Purpose: Data from registration trials with highly selective patients have shown that hepatitis B e antigen (HBeAg) positive chronic hepatitis B (CHB) patients respond well to entecavir (ETV) 0.5 mg daily, with a seroconversion rate of 21% at 48 weeks. However, there is limited data on treatment outcomes to ETV 0.5 mg daily in clinical settings. Our goal was to examine treatment efficacy and tolerability of CHB patients treated with ETV 0.5 mg daily for up to 3 years in clinical settings.

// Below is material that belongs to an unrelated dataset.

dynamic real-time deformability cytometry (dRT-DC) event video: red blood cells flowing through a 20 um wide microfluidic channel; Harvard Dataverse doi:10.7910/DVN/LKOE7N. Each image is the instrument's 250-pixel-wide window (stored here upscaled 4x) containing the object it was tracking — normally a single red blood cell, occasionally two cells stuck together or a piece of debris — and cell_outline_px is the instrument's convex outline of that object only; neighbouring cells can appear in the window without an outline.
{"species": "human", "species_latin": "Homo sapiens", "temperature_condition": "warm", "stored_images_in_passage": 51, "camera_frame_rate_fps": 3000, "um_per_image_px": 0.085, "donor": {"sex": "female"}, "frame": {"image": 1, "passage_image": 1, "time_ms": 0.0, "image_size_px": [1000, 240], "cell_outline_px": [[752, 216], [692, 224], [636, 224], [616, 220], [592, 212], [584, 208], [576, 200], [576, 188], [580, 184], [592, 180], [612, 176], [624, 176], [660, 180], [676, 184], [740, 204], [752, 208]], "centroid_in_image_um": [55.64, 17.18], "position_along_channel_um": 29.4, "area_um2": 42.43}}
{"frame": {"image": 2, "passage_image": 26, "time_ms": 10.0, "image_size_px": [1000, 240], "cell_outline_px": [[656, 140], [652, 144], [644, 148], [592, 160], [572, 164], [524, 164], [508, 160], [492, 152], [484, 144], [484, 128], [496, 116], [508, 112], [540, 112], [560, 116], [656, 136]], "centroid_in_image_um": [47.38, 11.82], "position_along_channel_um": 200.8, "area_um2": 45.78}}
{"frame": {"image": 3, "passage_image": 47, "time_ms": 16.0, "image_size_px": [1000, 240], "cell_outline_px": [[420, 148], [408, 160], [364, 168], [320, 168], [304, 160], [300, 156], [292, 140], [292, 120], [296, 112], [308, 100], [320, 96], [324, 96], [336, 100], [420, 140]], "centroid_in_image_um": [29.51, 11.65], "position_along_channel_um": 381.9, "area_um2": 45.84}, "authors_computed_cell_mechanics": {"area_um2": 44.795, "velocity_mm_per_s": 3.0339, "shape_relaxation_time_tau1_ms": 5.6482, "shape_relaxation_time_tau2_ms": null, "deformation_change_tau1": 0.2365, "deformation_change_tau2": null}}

Methods: We conducted a retrospective cohort study of 137 consecutive treatment-naïve HBeAg-positive CHB patients treated with ETV 0.5 mg daily between January 2005 and September 2010 at 3 gastroenterology and liver clinics in the United States. Complete viral suppression (CVS) was defined as undetectable serum HBV DNA (<100 IU/mL). Suboptimal response was defined as <2 log HBV DNA drop at 6 months from baseline or >2 log HBV DNA drop from baseline but still detectable at 12 months. Results: The majority of patients was male (61%) with a mean age of 39±12 years. Prior to therapy, median HBV DNA and ALT levels were 7.6 (3.8-9.8) log10 IU/mL and 67 (12-1077) U/L, respectively. Median treatment duration was 21 (3-63) months. Rates of CVS at months 6, 12, 24, and 36 were 28% (38 out of 137), 49% (59 out of 120), 80% (39 out of 49), and 100% (18 out of 18), respectively. At 12 months, 61 out of 120 patients were still viremic with a median HBV DNA level of 3.5 (1.9-4.8) log10 IU/mL. Cumulative HBeAg seroconversion rates were 8.0%, 22.6%, and 25.2% at months 12, 24, and 36, respectively. The cumulative proportions of patients who had HBeAg clearance (undetectable HBeAg) and/or HBeAg seroconversion (developed anti-HBe) are shown in Figure 1. Cumulative rates of alternative therapy due to suboptimal response at months 12, 24, and 36 were 1.5%, 22.6%, and 26.3%, respectively. No patients experienced adverse events or developed genotypic resistance to ETV. Conclusions: In clinical settings, ETV is highly tolerable and potent at suppressing HBV viremia; however, rates of HBeAg seroconversion appear much lower than those reported in registration trials.